House Speaker Paul Ryan said Sunday an end-of-year deal to fund the government and solidify hundreds of billions of dollars of tax relief was a “cake already baked” before he stepped into leadership, but that he made the best of it and seized key GOP wins that set the table for a productive 2016.
The $1.1 trillion spending bill lifted the 40-year-old ban on U.S. oil exports, though conservatives grumbled that it unraveled the budget gains Republicans won during the previous four years without winning any of the restrictions they wanted to impose on President Obama.

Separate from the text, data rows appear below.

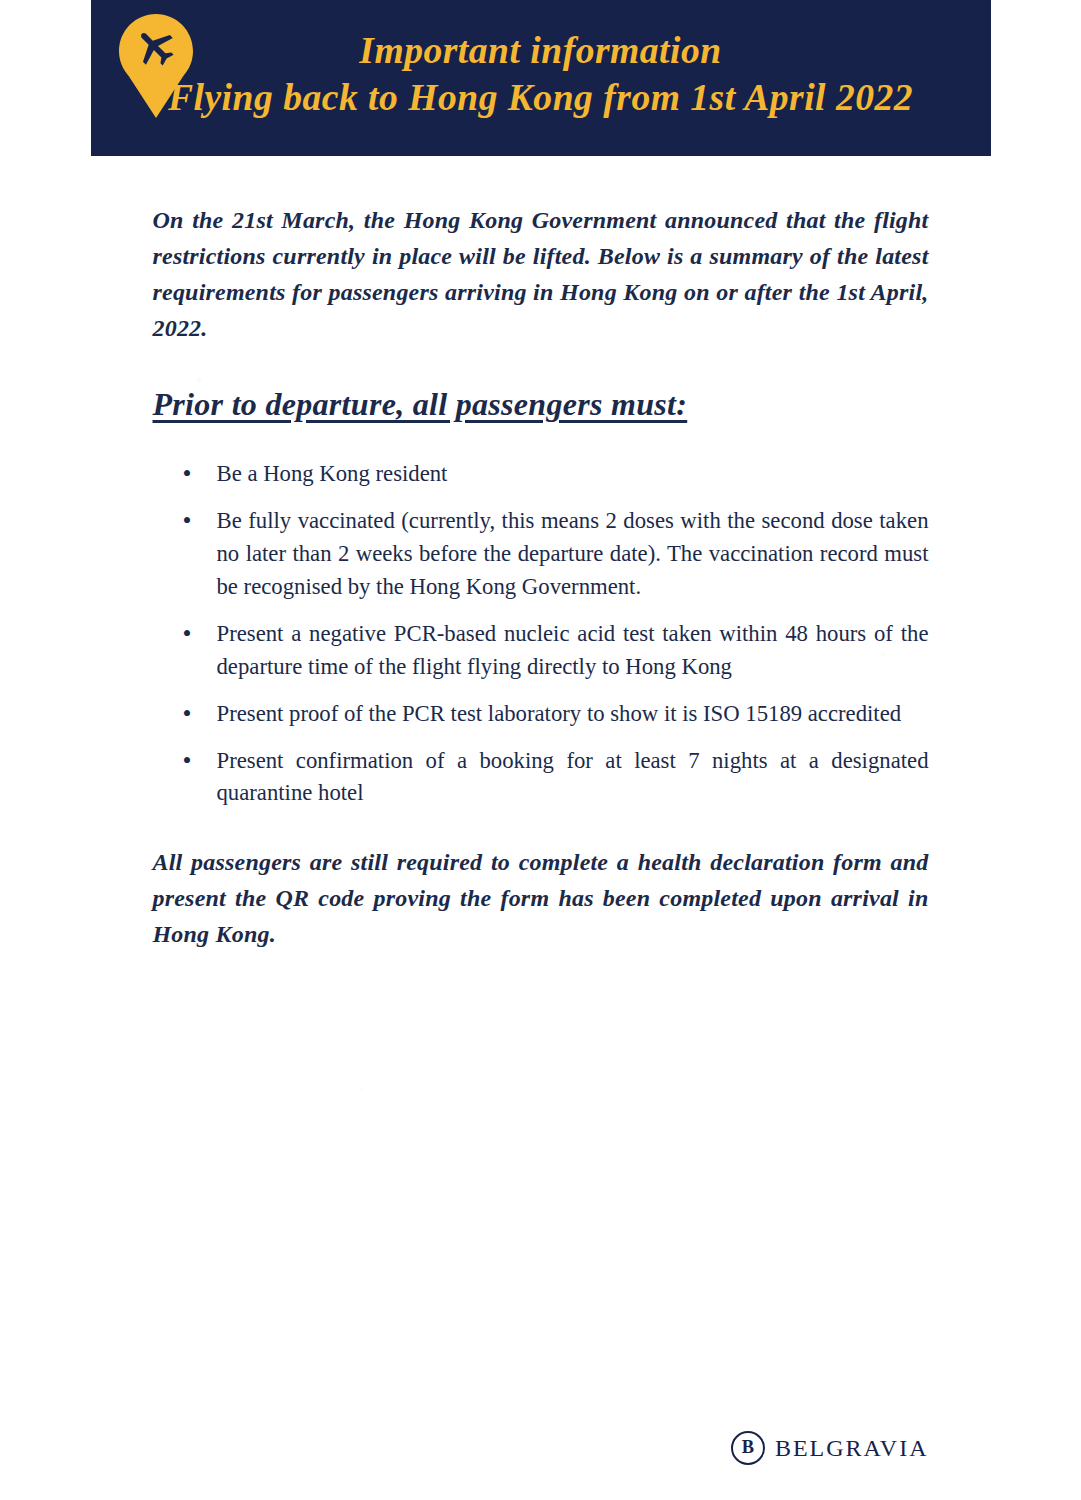Important information Flying back to Hong Kong from 1st April 2022
On the 21st March, the Hong Kong Government announced that the flight restrictions currently in place will be lifted. Below is a summary of the latest requirements for passengers arriving in Hong Kong on or after the 1st April, 2022.
Prior to departure, all passengers must:
Be a Hong Kong resident
Be fully vaccinated (currently, this means 2 doses with the second dose taken no later than 2 weeks before the departure date). The vaccination record must be recognised by the Hong Kong Government.
Present a negative PCR-based nucleic acid test taken within 48 hours of the departure time of the flight flying directly to Hong Kong
Present proof of the PCR test laboratory to show it is ISO 15189 accredited
Present confirmation of a booking for at least 7 nights at a designated quarantine hotel
All passengers are still required to complete a health declaration form and present the QR code proving the form has been completed upon arrival in Hong Kong.
B BELGRAVIA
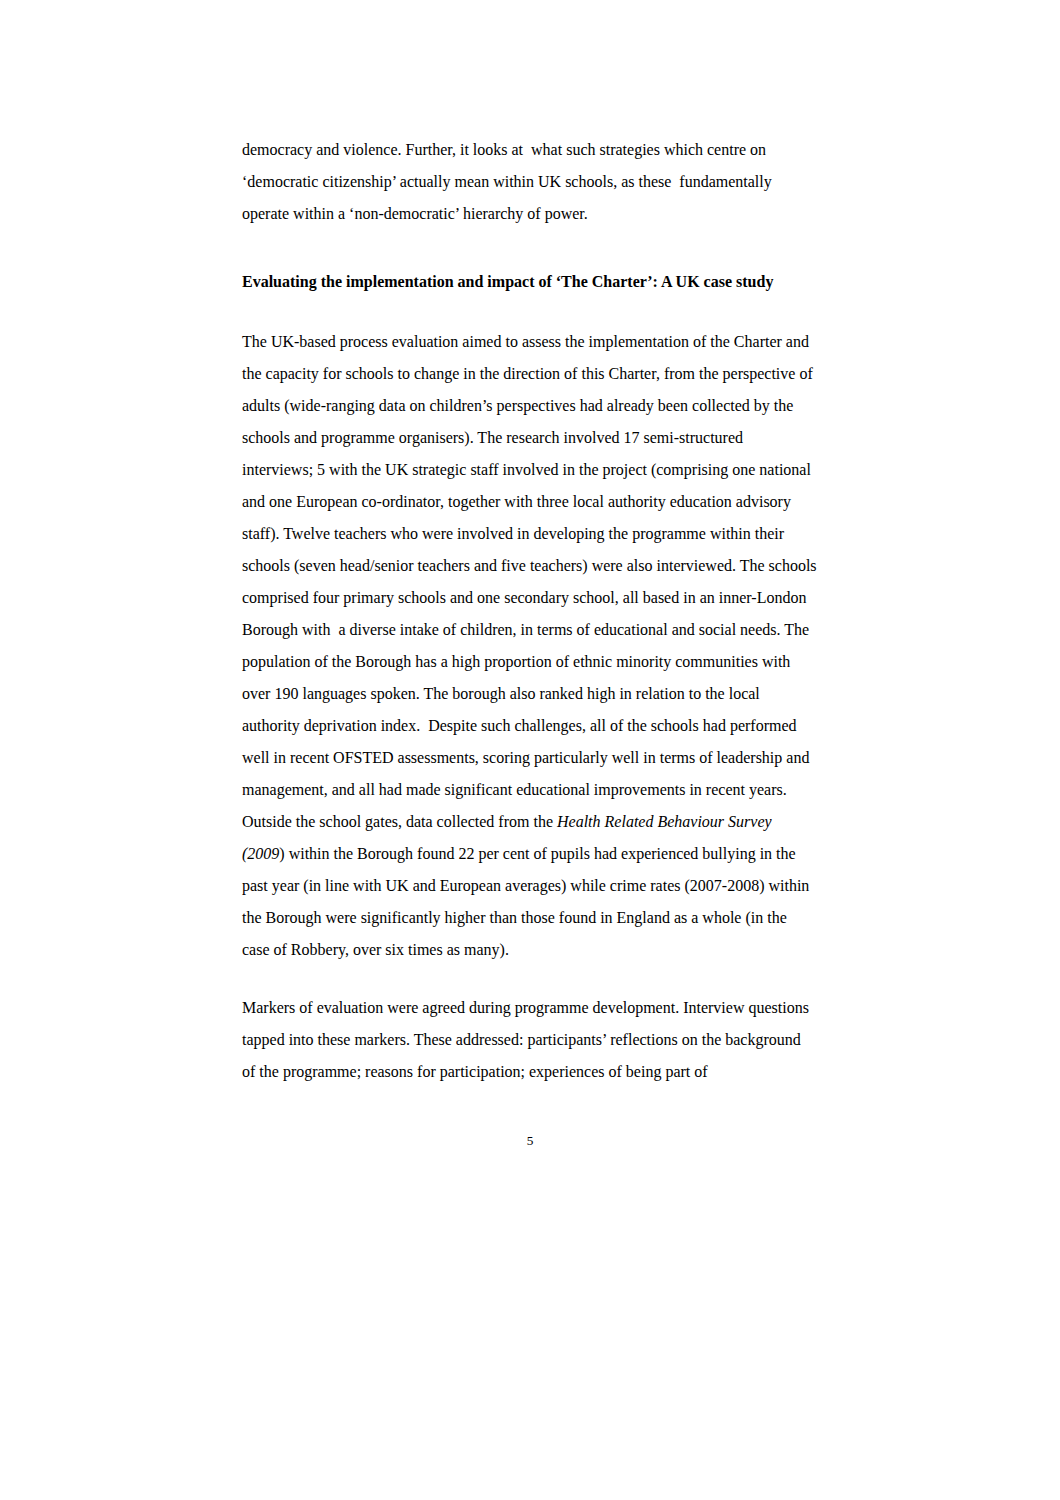democracy and violence. Further, it looks at what such strategies which centre on ‘democratic citizenship’ actually mean within UK schools, as these fundamentally operate within a ‘non-democratic’ hierarchy of power.
Evaluating the implementation and impact of ‘The Charter’: A UK case study
The UK-based process evaluation aimed to assess the implementation of the Charter and the capacity for schools to change in the direction of this Charter, from the perspective of adults (wide-ranging data on children’s perspectives had already been collected by the schools and programme organisers). The research involved 17 semi-structured interviews; 5 with the UK strategic staff involved in the project (comprising one national and one European co-ordinator, together with three local authority education advisory staff). Twelve teachers who were involved in developing the programme within their schools (seven head/senior teachers and five teachers) were also interviewed. The schools comprised four primary schools and one secondary school, all based in an inner-London Borough with a diverse intake of children, in terms of educational and social needs. The population of the Borough has a high proportion of ethnic minority communities with over 190 languages spoken. The borough also ranked high in relation to the local authority deprivation index. Despite such challenges, all of the schools had performed well in recent OFSTED assessments, scoring particularly well in terms of leadership and management, and all had made significant educational improvements in recent years. Outside the school gates, data collected from the Health Related Behaviour Survey (2009) within the Borough found 22 per cent of pupils had experienced bullying in the past year (in line with UK and European averages) while crime rates (2007-2008) within the Borough were significantly higher than those found in England as a whole (in the case of Robbery, over six times as many).
Markers of evaluation were agreed during programme development. Interview questions tapped into these markers. These addressed: participants’ reflections on the background of the programme; reasons for participation; experiences of being part of
5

They wanted to reel in his expansive use of executive power, his new rules limiting greenhouse gas emissions and his plans to resettle 10,000 Syrian refugees in the U.S. this fiscal year.

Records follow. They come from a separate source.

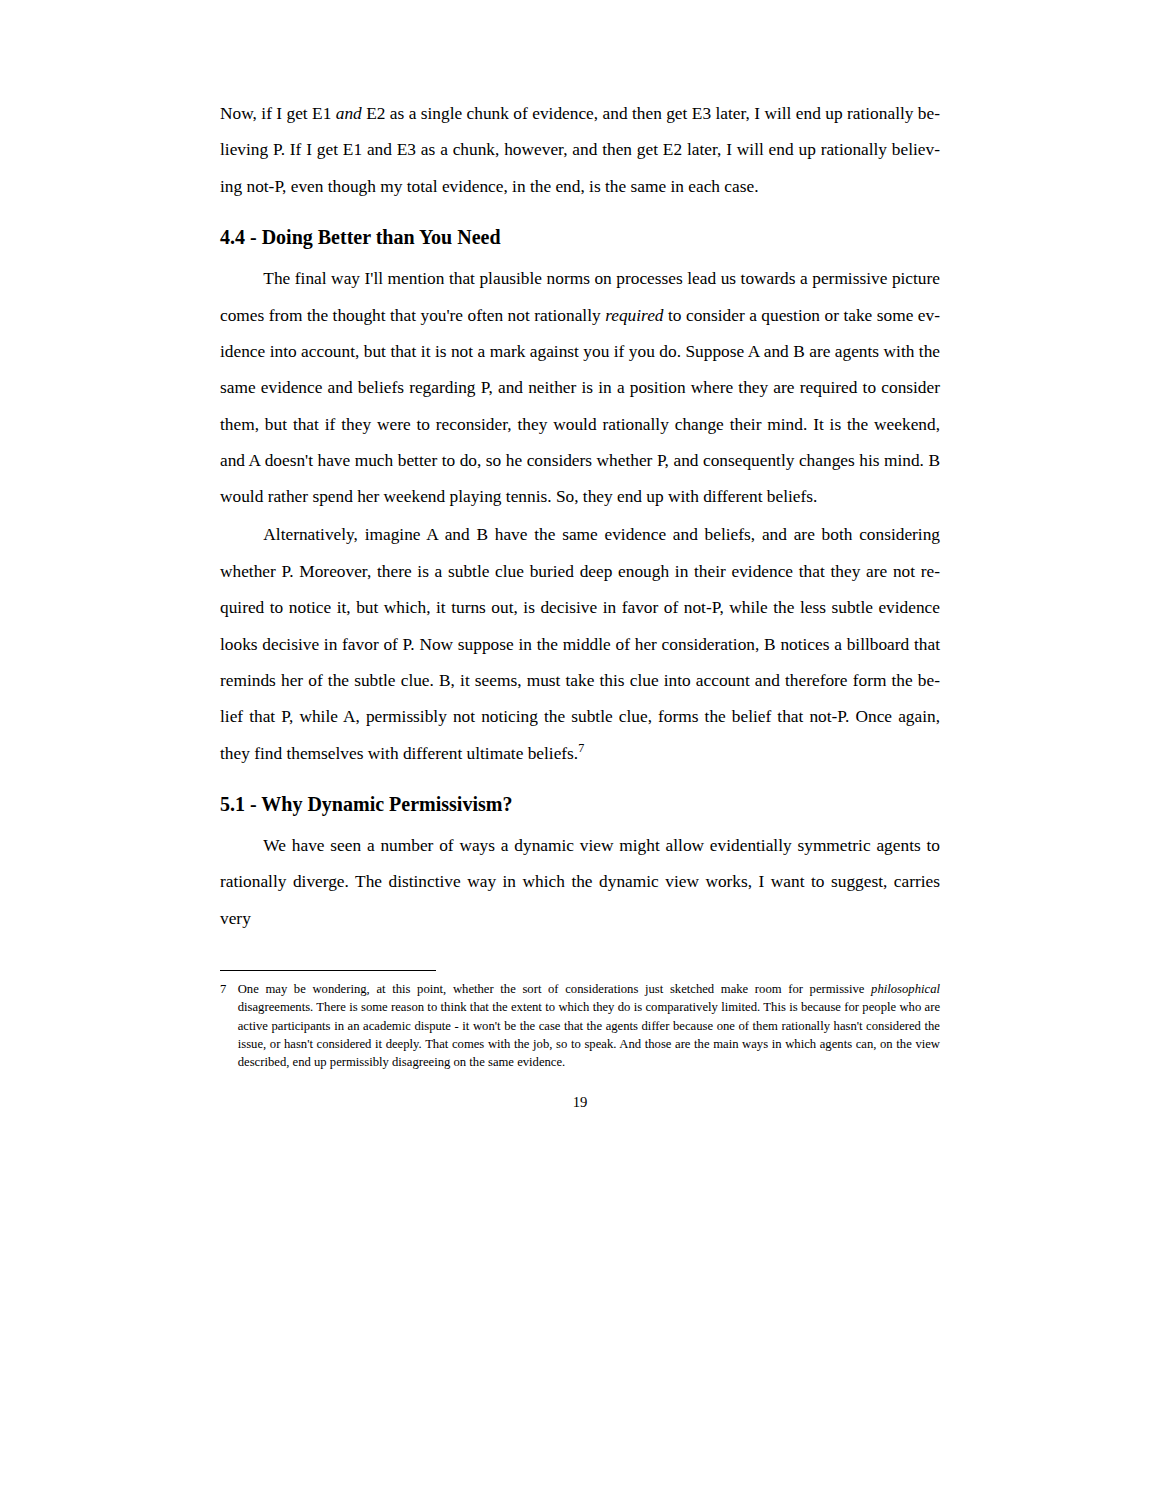Now, if I get E1 and E2 as a single chunk of evidence, and then get E3 later, I will end up rationally believing P. If I get E1 and E3 as a chunk, however, and then get E2 later, I will end up rationally believing not-P, even though my total evidence, in the end, is the same in each case.
4.4 - Doing Better than You Need
The final way I'll mention that plausible norms on processes lead us towards a permissive picture comes from the thought that you're often not rationally required to consider a question or take some evidence into account, but that it is not a mark against you if you do. Suppose A and B are agents with the same evidence and beliefs regarding P, and neither is in a position where they are required to consider them, but that if they were to reconsider, they would rationally change their mind. It is the weekend, and A doesn't have much better to do, so he considers whether P, and consequently changes his mind. B would rather spend her weekend playing tennis. So, they end up with different beliefs.
Alternatively, imagine A and B have the same evidence and beliefs, and are both considering whether P. Moreover, there is a subtle clue buried deep enough in their evidence that they are not required to notice it, but which, it turns out, is decisive in favor of not-P, while the less subtle evidence looks decisive in favor of P. Now suppose in the middle of her consideration, B notices a billboard that reminds her of the subtle clue. B, it seems, must take this clue into account and therefore form the belief that P, while A, permissibly not noticing the subtle clue, forms the belief that not-P. Once again, they find themselves with different ultimate beliefs.7
5.1 - Why Dynamic Permissivism?
We have seen a number of ways a dynamic view might allow evidentially symmetric agents to rationally diverge. The distinctive way in which the dynamic view works, I want to suggest, carries very
7 One may be wondering, at this point, whether the sort of considerations just sketched make room for permissive philosophical disagreements. There is some reason to think that the extent to which they do is comparatively limited. This is because for people who are active participants in an academic dispute - it won't be the case that the agents differ because one of them rationally hasn't considered the issue, or hasn't considered it deeply. That comes with the job, so to speak. And those are the main ways in which agents can, on the view described, end up permissibly disagreeing on the same evidence.
19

GOP leaders also redirected a fight over Planned Parenthood funding to an Obamacare repeal bill that will be vetoed by Mr. Obama.
“In divided government, you don’t get everything you want,” Mr. Ryan, Wisconsin Republican, told NBC’s “Meet the Press.” “So we fought for as much as we could get. We advanced our priorities and principles. Not every single one of them, but many of them. And then we’re going to pick up next year and pick up where we left off and keep going for more.”
He also defended a $620 billion package of tax breaks for businesses and families, rejecting critics who say it increases the deficit in a massive give-away to special interests.
Rather, Mr. Ryan said Congress maintained the status quo, making relief permanent instead of coming back each year to extend a patchwork of breaks.
“We’re keeping taxes where they are, because there’s an artificial problem in the law that says these taxes will raise. Not raising taxes is not cutting taxes. It’s not raising taxes,” he said.
Mr. Ryan also said he doesn’t pay attention to conservative talk show hosts who say he caved to Democrats and the White House.
He already is looking for to better days ahead, mentioning the year 2016 nine times during a wide-ranging interview with NBC host Chuck Todd.
“The members that asked me to become speaker, that elected me to speaker, know that I come from the conservative movement and that I’m a movement conservative with an eye on the prize, which is actually achieving success,” he said.